La demande de logement est principalement alimentée par la croissance démographique, la disponibilité de services, des taux d’intérêt faibles, la montée des familles monoparentales, et la préférence des ménages pour l’achat, ce qui contribue à la hausse des prix en zones urbaines.

📖 6. Facteurs d'offre logement

🔑 Notions clés & Définitions

  • Rareté des terrains : Limitation de la disponibilité de terrains constructibles, ce qui réduit l’espace accessible pour la construction de logements, contribuant à une offre limitée (voir contenu source).
  • Normes urbaines et réglementaires : Ensemble des règles et contraintes imposées par les autorités pour l’aménagement urbain, la construction et la sécurité, qui peuvent augmenter le coût et la complexité des projets immobiliers (voir contenu source).
  • Coûts de construction élevés : Augmentation des dépenses liées à la main-d'œuvre, aux matériaux et aux technologies, rendant la construction plus coûteuse et limitant l’offre de logements (voir contenu source).
  • Contraintes réglementaires et normes nouvelles : Nouvelles exigences légales ou techniques (ex : normes environnementales, sécurité) qui compliquent ou rallongent le processus de construction, réduisant la capacité de production de logements (voir contenu source).
  • Impact des coûts des matériaux sur l’offre : Hausse du prix des matériaux de construction (acier, béton, etc.) qui augmente le coût global des projets, freinant ainsi la construction de nouveaux logements (voir contenu source).

📝 Points essentiels

  • La rareté des terrains disponibles limite directement la capacité à construire de nouveaux logements, surtout en zones urbaines denses (voir contenu source).
  • Les normes urbaines et réglementaires, telles que les règles d’urbanisme ou les normes environnementales, imposent des contraintes qui peuvent ralentir ou augmenter le coût des projets de construction (voir contenu source).
  • L’augmentation des coûts de construction, notamment en raison de la hausse des prix des matériaux, impacte négativement l’offre en rendant certains projets économiquement non viables (voir contenu source).
  • Les contraintes réglementaires et normes nouvelles, souvent introduites pour répondre à des enjeux environnementaux ou de sécurité, tendent à limiter la capacité de construction rapide ou massive (voir contenu source).
  • La hausse des coûts des matériaux, combinée aux normes strictes, contribue à une offre de logement plus faible, surtout dans les zones où la disponibilité des terrains est limitée (voir contenu source).

💡 À retenir

Les facteurs limitant l’offre de logement, tels que la rareté des terrains, les normes strictes et l’augmentation des coûts de construction, expliquent en partie la persistance des prix élevés dans de nombreuses zones urbaines.

📖 7. Prix du logement

🔑 Notions clés & Définitions

  • Mécanisme d’équilibre du prix du logement : Processus par lequel le prix du logement se stabilise en fonction de l’offre et de la demande, où une augmentation de la demande tend à faire monter les prix, tandis qu’une augmentation de l’offre tend à les faire baisser.
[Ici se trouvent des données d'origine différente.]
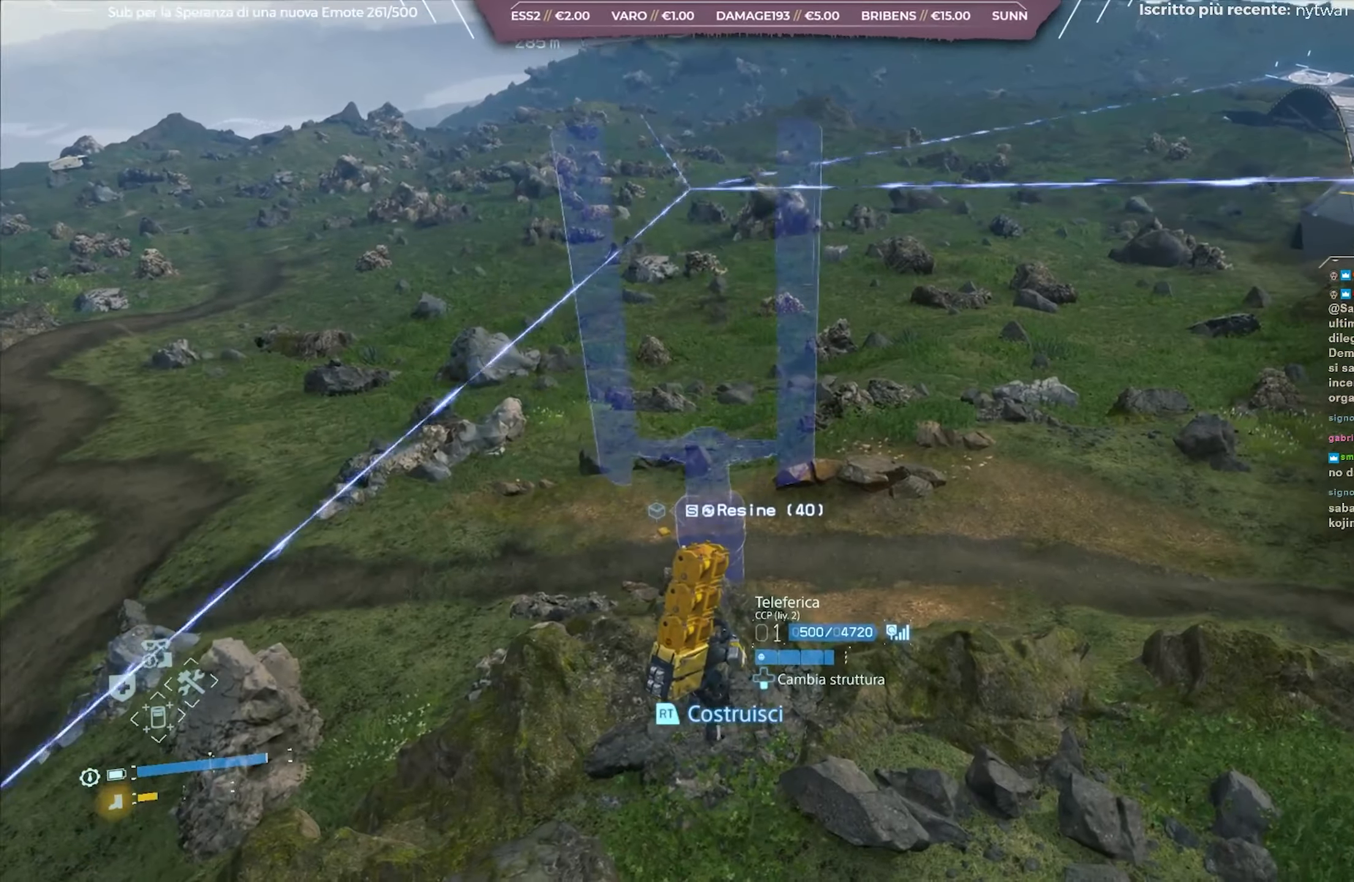
{"buttons": ["L2"], "left_stick": "center", "right_stick": "up-left", "events": [[183, "right_stick", "up"], [317, "right_stick", "center"], [450, "right_stick", "up-left"]]}
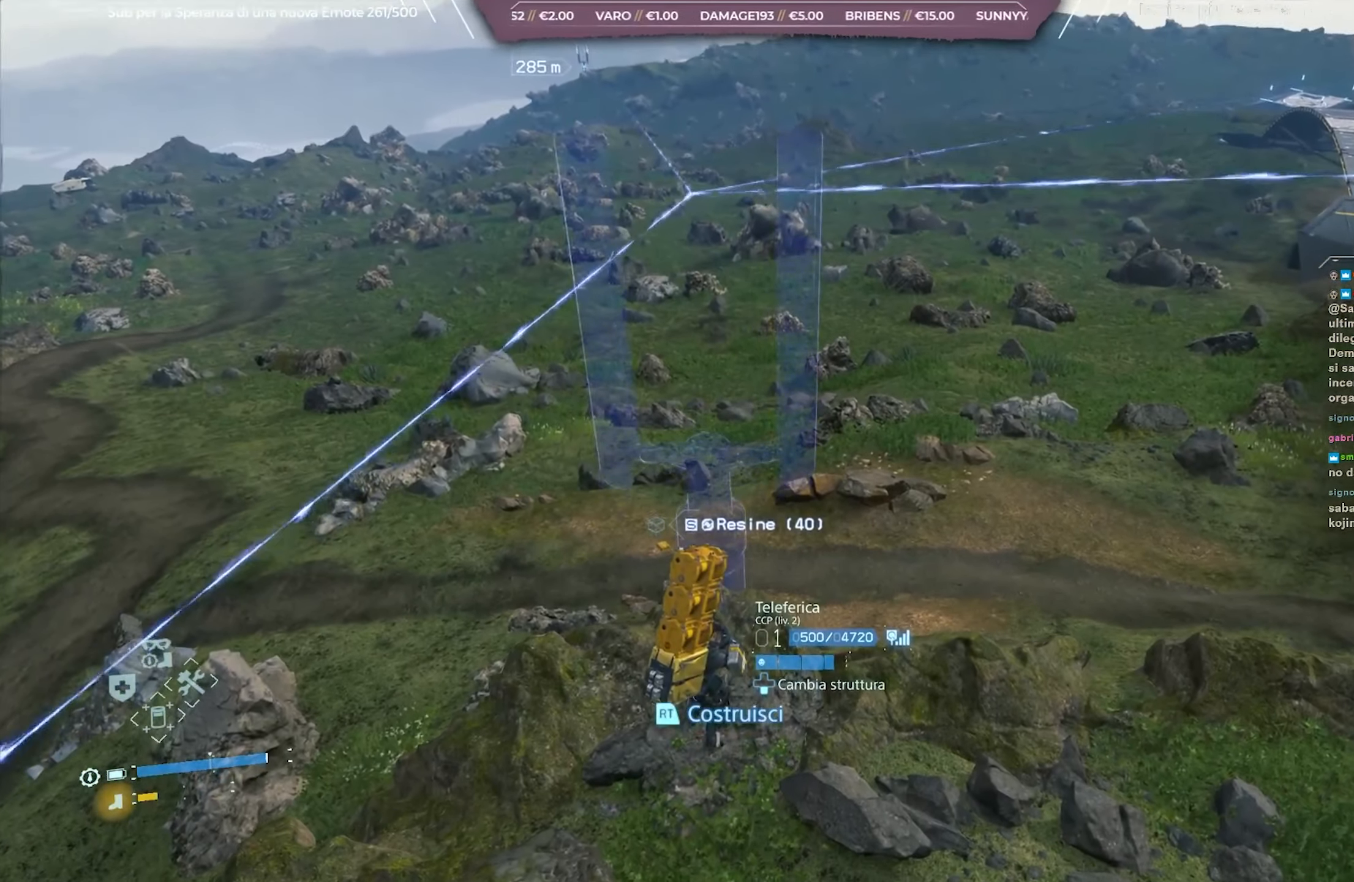
{"buttons": ["L2"], "left_stick": "center", "right_stick": "up-left", "events": [[100, "right_stick", "center"], [233, "right_stick", "up-left"]]}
La relation est régulée par l’interaction entre ces deux forces, permettant un prix d’équilibre (voir section 1).

  • Encadrement légal des loyers : Réglementation mise en place par la loi pour limiter la hausse des loyers, afin de protéger les locataires et stabiliser le marché locatif. Elle limite la variation annuelle des loyers, empêchant leur augmentation excessive (voir section 5).

  • Différence d’évolution entre prix du m² et loyers : La croissance du prix du mètre carré (prix à l’achat) est souvent plus rapide que celle des loyers, en raison de facteurs tels que l’encadrement des loyers et la préférence pour l’achat, ce qui peut entraîner une déconnexion entre ces deux indicateurs (voir source).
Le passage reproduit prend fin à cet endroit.